On 1 August 2018 the SBU conducted searches at the headquarters of the party, at the head offices` home addresses, as well as in regional headquarters. The Shevchenkivskiy district court of Kyiv recognized the actions of investigators during the search that were beyond the legal framework.

The press service of the party denied the allegation of Russian financing and called it absurd. Two annually NAPC inspections did not reveal any violations. Also, according to the investigation of the Ukrayinska Pravda, direct links to funding from Russia in open sources are not followed.

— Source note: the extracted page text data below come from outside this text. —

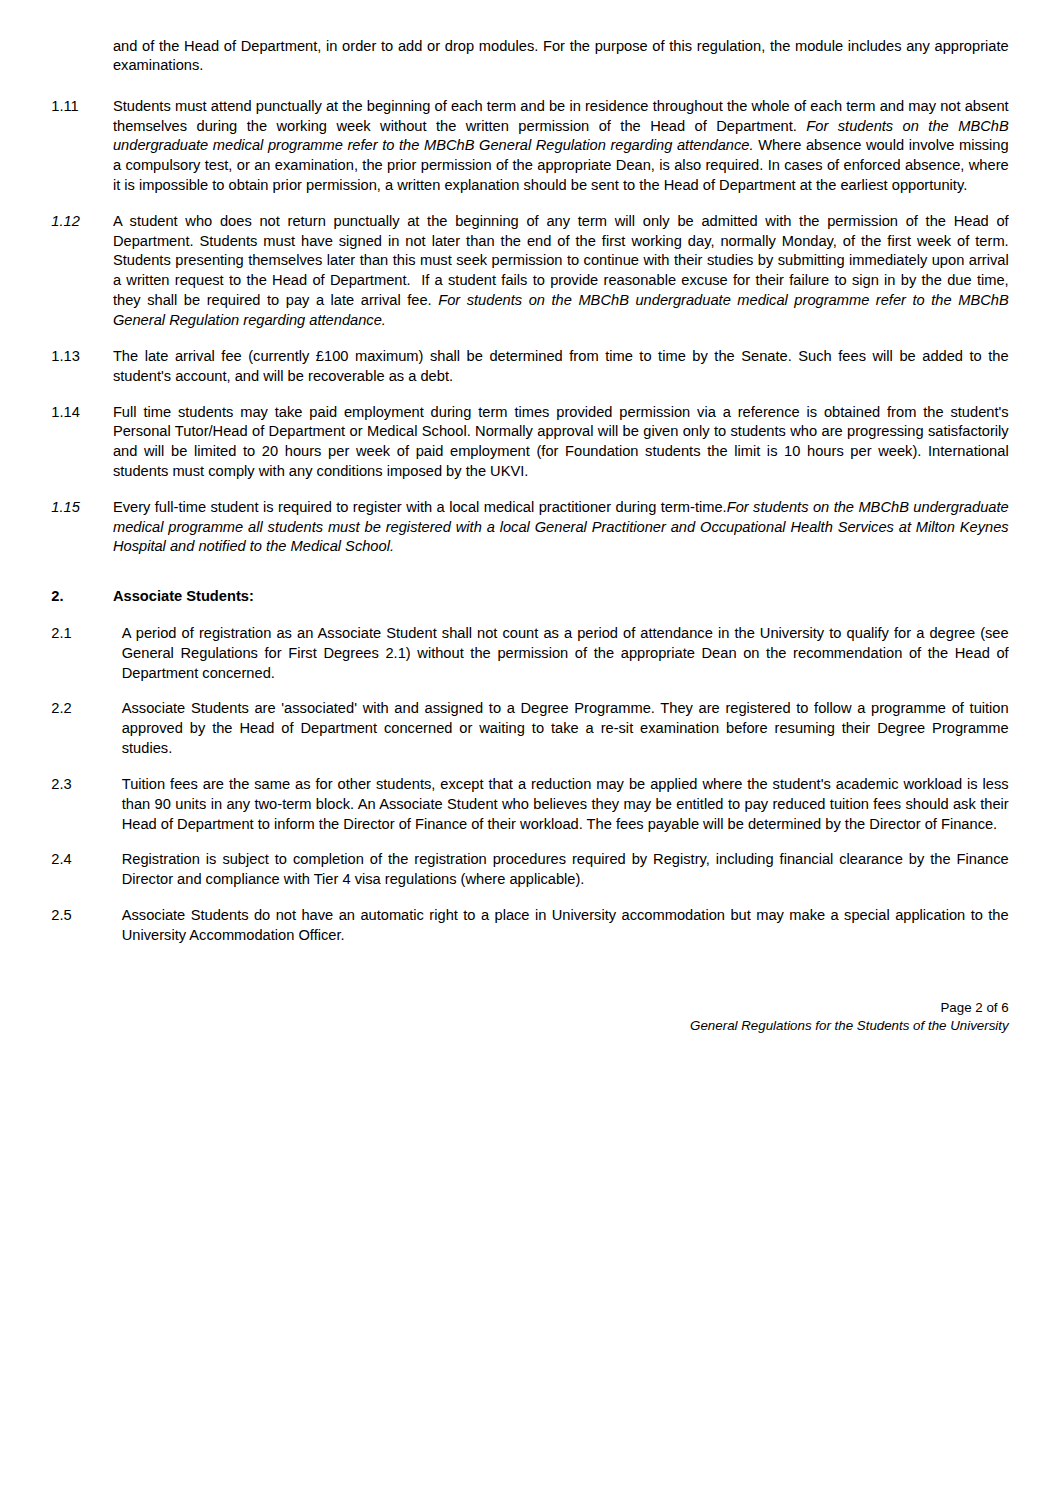and of the Head of Department, in order to add or drop modules. For the purpose of this regulation, the module includes any appropriate examinations.
1.11
Students must attend punctually at the beginning of each term and be in residence throughout the whole of each term and may not absent themselves during the working week without the written permission of the Head of Department. For students on the MBChB undergraduate medical programme refer to the MBChB General Regulation regarding attendance. Where absence would involve missing a compulsory test, or an examination, the prior permission of the appropriate Dean, is also required. In cases of enforced absence, where it is impossible to obtain prior permission, a written explanation should be sent to the Head of Department at the earliest opportunity.
1.12
A student who does not return punctually at the beginning of any term will only be admitted with the permission of the Head of Department. Students must have signed in not later than the end of the first working day, normally Monday, of the first week of term. Students presenting themselves later than this must seek permission to continue with their studies by submitting immediately upon arrival a written request to the Head of Department. If a student fails to provide reasonable excuse for their failure to sign in by the due time, they shall be required to pay a late arrival fee. For students on the MBChB undergraduate medical programme refer to the MBChB General Regulation regarding attendance.
1.13
The late arrival fee (currently £100 maximum) shall be determined from time to time by the Senate. Such fees will be added to the student's account, and will be recoverable as a debt.
1.14
Full time students may take paid employment during term times provided permission via a reference is obtained from the student's Personal Tutor/Head of Department or Medical School. Normally approval will be given only to students who are progressing satisfactorily and will be limited to 20 hours per week of paid employment (for Foundation students the limit is 10 hours per week). International students must comply with any conditions imposed by the UKVI.
1.15
Every full-time student is required to register with a local medical practitioner during term-time.For students on the MBChB undergraduate medical programme all students must be registered with a local General Practitioner and Occupational Health Services at Milton Keynes Hospital and notified to the Medical School.
2. Associate Students:
2.1
A period of registration as an Associate Student shall not count as a period of attendance in the University to qualify for a degree (see General Regulations for First Degrees 2.1) without the permission of the appropriate Dean on the recommendation of the Head of Department concerned.
2.2
Associate Students are 'associated' with and assigned to a Degree Programme. They are registered to follow a programme of tuition approved by the Head of Department concerned or waiting to take a re-sit examination before resuming their Degree Programme studies.
2.3
Tuition fees are the same as for other students, except that a reduction may be applied where the student's academic workload is less than 90 units in any two-term block. An Associate Student who believes they may be entitled to pay reduced tuition fees should ask their Head of Department to inform the Director of Finance of their workload. The fees payable will be determined by the Director of Finance.
2.4
Registration is subject to completion of the registration procedures required by Registry, including financial clearance by the Finance Director and compliance with Tier 4 visa regulations (where applicable).
2.5
Associate Students do not have an automatic right to a place in University accommodation but may make a special application to the University Accommodation Officer.
Page 2 of 6
General Regulations for the Students of the University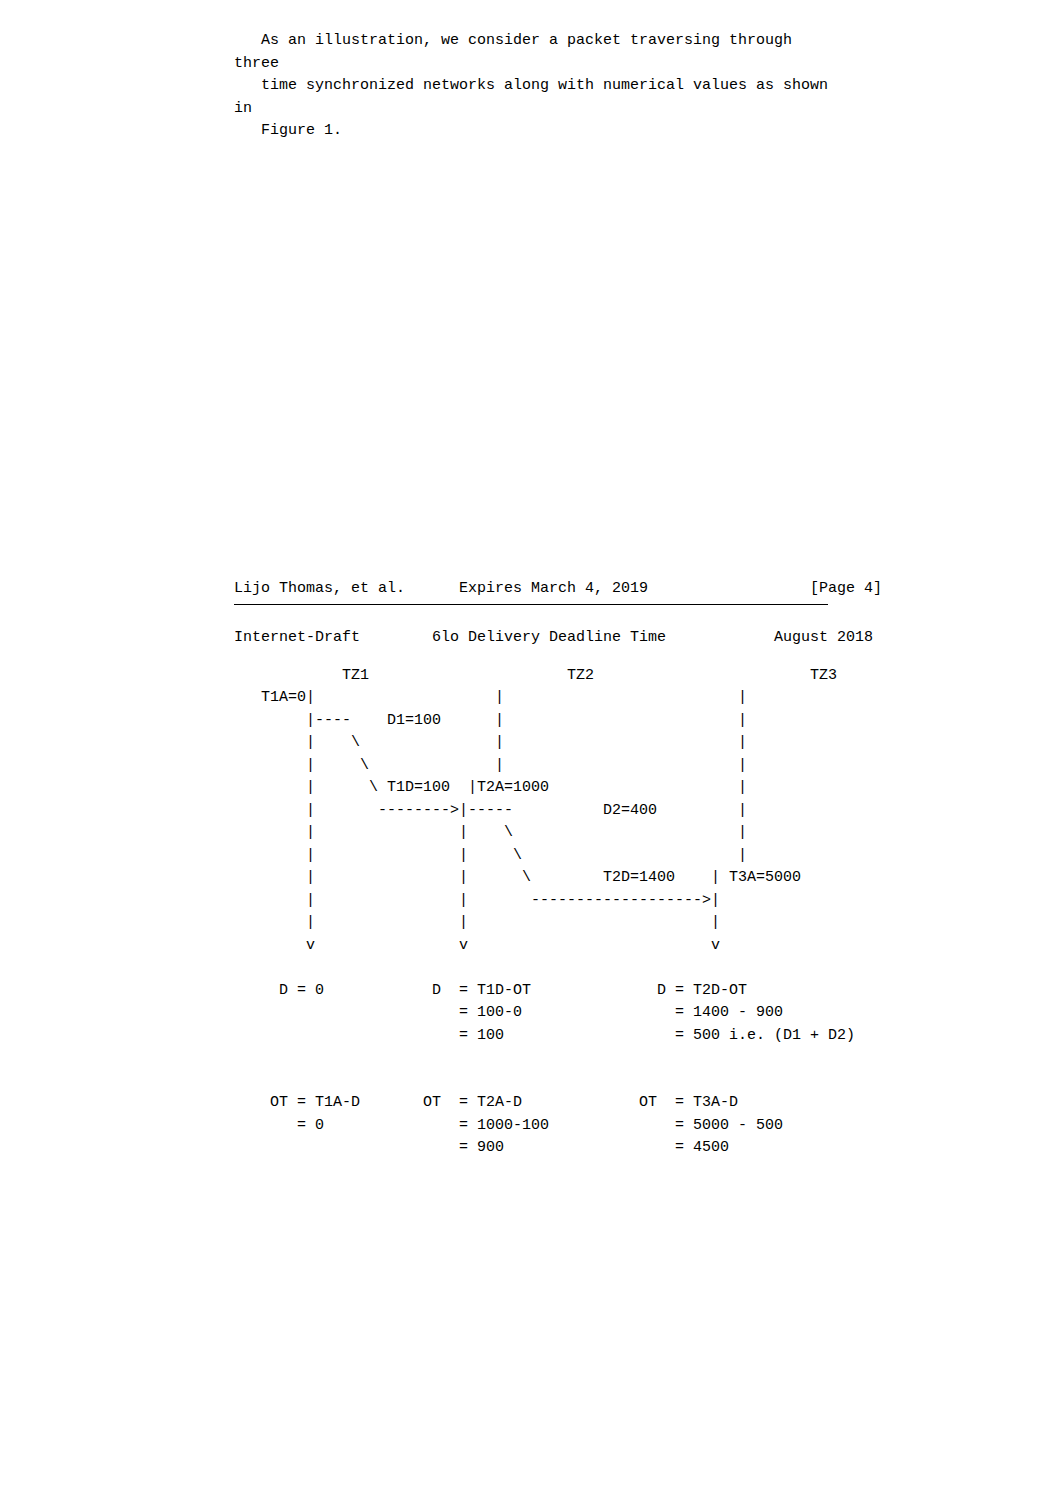As an illustration, we consider a packet traversing through three time synchronized networks along with numerical values as shown in Figure 1.
Lijo Thomas, et al. Expires March 4, 2019 [Page 4]
Internet-Draft 6lo Delivery Deadline Time August 2018
            TZ1                      TZ2                        TZ3
   T1A=0|                    |                          |
        |----    D1=100      |                          |
        |    \               |                          |
        |     \              |                          |
        |      \ T1D=100  |T2A=1000                     |
        |       -------->|-----          D2=400         |
        |                |    \                         |
        |                |     \                        |
        |                |      \        T2D=1400    | T3A=5000
        |                |       ------------------->|
        |                |                           |
        v                v                           v

     D = 0            D  = T1D-OT              D = T2D-OT
                         = 100-0                 = 1400 - 900
                         = 100                   = 500 i.e. (D1 + D2)


    OT = T1A-D       OT  = T2A-D             OT  = T3A-D
       = 0               = 1000-100              = 5000 - 500
                         = 900                   = 4500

On 20 November 2017 unidentified people dressed in dark clothes and the camouflage broke the National Minorities Forum organized by the Reasonable Force in Kyiv. Involvement in the attack is attributed to ultra-right activists from the political party Svoboda. According to the organizers, members of the party repeatedly threatened to disrupt the holding of the event. In turn, the Kyiv branch of Svoboda called the Forum of National Minorities "a separatist sabbath."

On 6 July 2018 representatives of the right radical organization "С14" in Kyiv beat the deputy chairman of the party Alexander Savchenko.

On 26 September 2018 right-wing radical forces burst into the office of the party in Pokrovsky and destroyed it. These facts were recorded and transmitted to the PACE report.

== Interesting Facts ==
In September 2018, a party delegation headed by leader Alexander Solovyov held a meeting in the Bundestag with deputies of the German parliament and members of the European Parliament. The party delegation presented the Peace Initiative.

The deputies of the Bundestag expressed their readiness to make statements in the case of such pressure and invited the members of the "Reasonable Force" to present their position in the PACE.